Les autoportraits photographiques de Samuel Fosso, en homme d’Église, répondent aussi aux réflexions de Banda : « Il en avait vu lui aussi des prêtres indigènes, et de près. C’était certainement les gens qui avaient le plus de privilèges parmi les Noirs. » Les peintures-miroirs de Sadikou Oukpedjo, des portraits mi-homme, mi-animal, questionnent l’origine de l’homme et de son identité. Ghizlane Sahli, elle, a réalisé une sculpture pour cette exposition : un énorme cœur blanc qui interroge la pureté de nos sentiments et des liens qui nous unissent, un cœur construit autour de déchets cousus de fil de soie.
Résidence fluviale
Le projet a accueilli plusieurs artistes africains en résidence aussi sur une péniche, invités à explorer la Seine, du Havre à Rouen.
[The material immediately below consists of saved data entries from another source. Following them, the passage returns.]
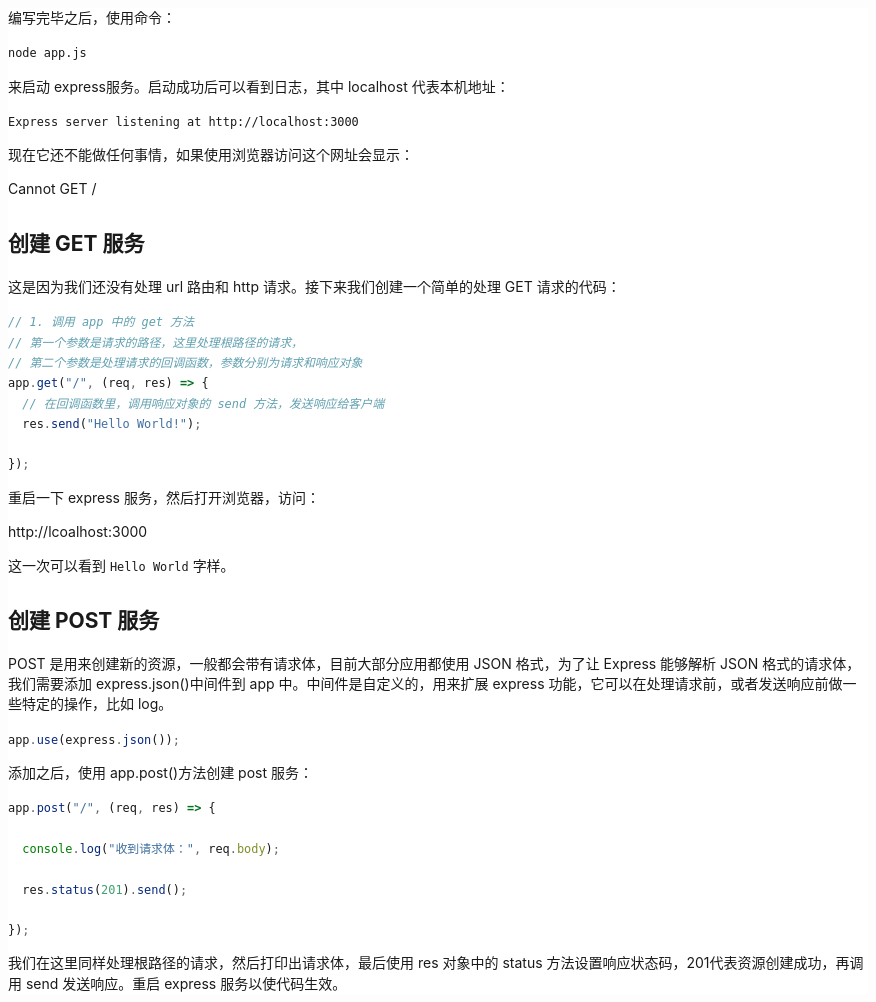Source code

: 编写完毕之后，使用命令：

```shell
node app.js
```
来启动 express服务。启动成功后可以看到日志，其中 localhost 代表本机地址：

```shell
Express server listening at http://localhost:3000
```

现在它还不能做任何事情，如果使用浏览器访问这个网址会显示：

Cannot GET /

## 创建 GET 服务

这是因为我们还没有处理 url 路由和 http 请求。接下来我们创建一个简单的处理 GET 请求的代码：

```javascript
// 1. 调用 app 中的 get 方法
// 第一个参数是请求的路径，这里处理根路径的请求，
// 第二个参数是处理请求的回调函数，参数分别为请求和响应对象
app.get("/", (req, res) => {
  // 在回调函数里，调用响应对象的 send 方法，发送响应给客户端
  res.send("Hello World!");

});
```

重启一下 express 服务，然后打开浏览器，访问：

http://lcoalhost:3000

这一次可以看到 `Hello World` 字样。

## 创建 POST 服务

POST 是用来创建新的资源，一般都会带有请求体，目前大部分应用都使用 JSON 格式，为了让 Express 能够解析 JSON 格式的请求体，我们需要添加 express.json()中间件到 app 中。中间件是自定义的，用来扩展 express 功能，它可以在处理请求前，或者发送响应前做一些特定的操作，比如 log。

```javascript
app.use(express.json());
```

添加之后，使用 app.post()方法创建 post 服务：

```js
app.post("/", (req, res) => {

  console.log("收到请求体：", req.body);

  res.status(201).send();

});
```

我们在这里同样处理根路径的请求，然后打印出请求体，最后使用 res 对象中的 status 方法设置响应状态码，201代表资源创建成功，再调用 send 发送响应。重启 express 服务以使代码生效。
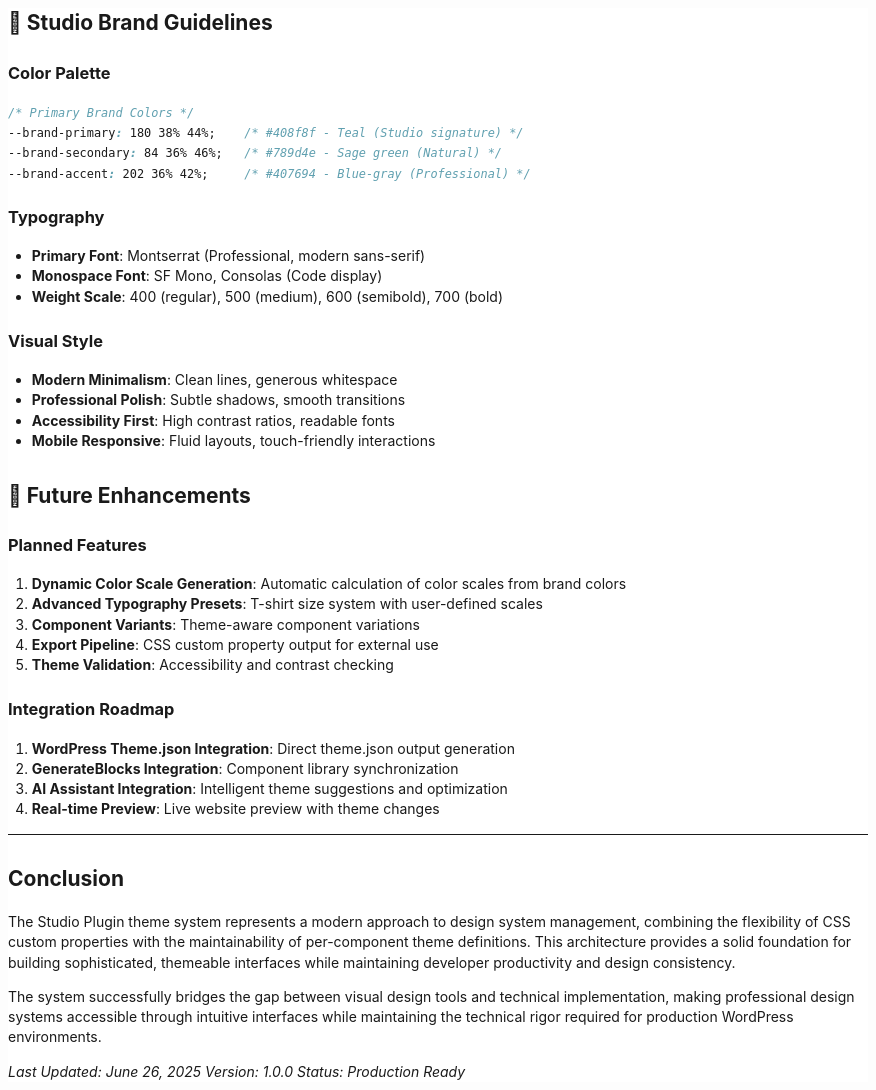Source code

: ## 🎯 Studio Brand Guidelines

### Color Palette

```css
/* Primary Brand Colors */
--brand-primary: 180 38% 44%;    /* #408f8f - Teal (Studio signature) */
--brand-secondary: 84 36% 46%;   /* #789d4e - Sage green (Natural) */
--brand-accent: 202 36% 42%;     /* #407694 - Blue-gray (Professional) */
```

### Typography

- **Primary Font**: Montserrat (Professional, modern sans-serif)
- **Monospace Font**: SF Mono, Consolas (Code display)
- **Weight Scale**: 400 (regular), 500 (medium), 600 (semibold), 700 (bold)

### Visual Style

- **Modern Minimalism**: Clean lines, generous whitespace
- **Professional Polish**: Subtle shadows, smooth transitions
- **Accessibility First**: High contrast ratios, readable fonts
- **Mobile Responsive**: Fluid layouts, touch-friendly interactions

## 🔮 Future Enhancements

### Planned Features

1. **Dynamic Color Scale Generation**: Automatic calculation of color scales from brand colors
2. **Advanced Typography Presets**: T-shirt size system with user-defined scales
3. **Component Variants**: Theme-aware component variations
4. **Export Pipeline**: CSS custom property output for external use
5. **Theme Validation**: Accessibility and contrast checking

### Integration Roadmap

1. **WordPress Theme.json Integration**: Direct theme.json output generation
2. **GenerateBlocks Integration**: Component library synchronization
3. **AI Assistant Integration**: Intelligent theme suggestions and optimization
4. **Real-time Preview**: Live website preview with theme changes

---

## Conclusion

The Studio Plugin theme system represents a modern approach to design system management, combining the flexibility of CSS custom properties with the maintainability of per-component theme definitions. This architecture provides a solid foundation for building sophisticated, themeable interfaces while maintaining developer productivity and design consistency.

The system successfully bridges the gap between visual design tools and technical implementation, making professional design systems accessible through intuitive interfaces while maintaining the technical rigor required for production WordPress environments.

*Last Updated: June 26, 2025*
*Version: 1.0.0*
*Status: Production Ready*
Odile Biyidi-Tobner rappelle que Mongo Beti considérait qu’une ville digne de ce nom devait être traversée par un fleuve. Rouen est traversée par la Seine, tout comme Tanga dans Ville cruelle : « Ce fleuve était une des curiosités de Tanga, une espèce de cirque permanent. »
Le commissaire de l’exposition se désole : deux artistes camerounais n’ont pas pu rejoindre la France pour cette résidence fluviale, malgré leurs documents en règle et un visa Schengen en poche. « Même sur un projet d’Africa 2020, les déplacements restent problématiques. On s’interroge sur la question de la mobilité et de la liberté », lâche Yves Chatap.
Au terme de cette traversée, une restitution sera réalisée dans différents lieux d’arts partenaires de Rouen Métropole et à la Cité internationale des Arts à Paris.
Promenade
Les événements autour de la Clairière d’Eza Boto vont se poursuivre jusqu’au mois de septembre. Une bonne occasion de promenade littéraire et artistique dans le sillon du fil rouge d’un grand écrivain camerounais, exilé et ancré à Rouen. « Cet auteur, philosophe, engagé et incontournable de la littérature africaine, n’a malheureusement pas trouvé de reconnaissance dans l’Hexagone à ce jour. L’histoire de Mongo Beti à travers son œuvre, entre exil choisi et imposé, invite chacun à penser la construction artistique comme un temps révolté ou subi », commente Yves Chatap.
Par Sylvie Rantrua
Article du Point Afrique du 04 juin 2021.